Problems and tasks:
1 > In the sausage article, in which town was the Prime Minister offered a sausage by a CWA volunteer?
2 > From the sausage article, copy the passage beginning at the words "On Monday, Prime" and stopping after the words "bit of bread.".

----- Exercise text

Otto von Bismarck, Germany's first Chancellor, is usually credited with the famous remark likening laws to sausages: for peace of mind, one should never see either being made.

On Monday, Prime Minister Malcolm Turnbull boldly expanded the concept to cover the public consumption of sausages.

The opportunity to critique the Prime Minister's approach to eating is a pleasure, if not a right.

The opportunity to critique the Prime Minister's approach to eating is a pleasure, if not a right.Credit: Andrew Meares

"That's lovely, that's very kind of you but I think I am running around a bit much to be eating that," the PM responded firmly to a CWA volunteer who advanced upon him in flood-ravaged Lismore to offer Australia's national emergency pick-me-up, a snag in a bit of bread.

The snag was politely placed back on its trestle table. Then the internet exploded.

Now first: the case for the defence.

----------
----- Data excerpts

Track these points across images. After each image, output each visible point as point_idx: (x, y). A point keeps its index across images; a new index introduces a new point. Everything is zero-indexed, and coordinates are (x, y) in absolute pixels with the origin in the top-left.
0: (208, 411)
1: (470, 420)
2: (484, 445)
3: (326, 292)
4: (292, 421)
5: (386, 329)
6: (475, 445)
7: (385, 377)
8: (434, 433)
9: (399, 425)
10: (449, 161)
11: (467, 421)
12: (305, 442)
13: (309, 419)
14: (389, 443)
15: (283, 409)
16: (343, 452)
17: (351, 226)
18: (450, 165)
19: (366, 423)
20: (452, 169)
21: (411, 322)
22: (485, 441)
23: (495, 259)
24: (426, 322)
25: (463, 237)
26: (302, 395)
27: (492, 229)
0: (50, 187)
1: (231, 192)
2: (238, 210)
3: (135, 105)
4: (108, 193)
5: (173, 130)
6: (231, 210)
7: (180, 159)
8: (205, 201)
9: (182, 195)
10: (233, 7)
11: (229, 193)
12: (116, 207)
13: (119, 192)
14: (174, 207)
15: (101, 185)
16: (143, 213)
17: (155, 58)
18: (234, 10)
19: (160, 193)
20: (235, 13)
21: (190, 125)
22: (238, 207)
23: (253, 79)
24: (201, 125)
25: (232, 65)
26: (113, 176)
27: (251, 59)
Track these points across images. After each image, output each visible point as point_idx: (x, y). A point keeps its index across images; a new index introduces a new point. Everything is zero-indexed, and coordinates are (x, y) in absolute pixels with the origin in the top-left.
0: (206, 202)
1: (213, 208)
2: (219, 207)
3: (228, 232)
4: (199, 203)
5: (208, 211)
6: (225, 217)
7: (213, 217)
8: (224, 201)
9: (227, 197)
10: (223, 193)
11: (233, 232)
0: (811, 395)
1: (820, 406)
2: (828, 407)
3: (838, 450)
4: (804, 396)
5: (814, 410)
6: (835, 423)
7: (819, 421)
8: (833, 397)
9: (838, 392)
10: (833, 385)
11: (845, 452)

----------

Answers for the exercise:
1 > Lismore

2 >
On Monday, Prime Minister Malcolm Turnbull boldly expanded the concept to cover the public consumption of sausages.

The opportunity to critique the Prime Minister's approach to eating is a pleasure, if not a right.

The opportunity to critique the Prime Minister's approach to eating is a pleasure, if not a right.Credit: Andrew Meares

"That's lovely, that's very kind of you but I think I am running around a bit much to be eating that," the PM responded firmly to a CWA volunteer who advanced upon him in flood-ravaged Lismore to offer Australia's national emergency pick-me-up, a snag in a bit of bread.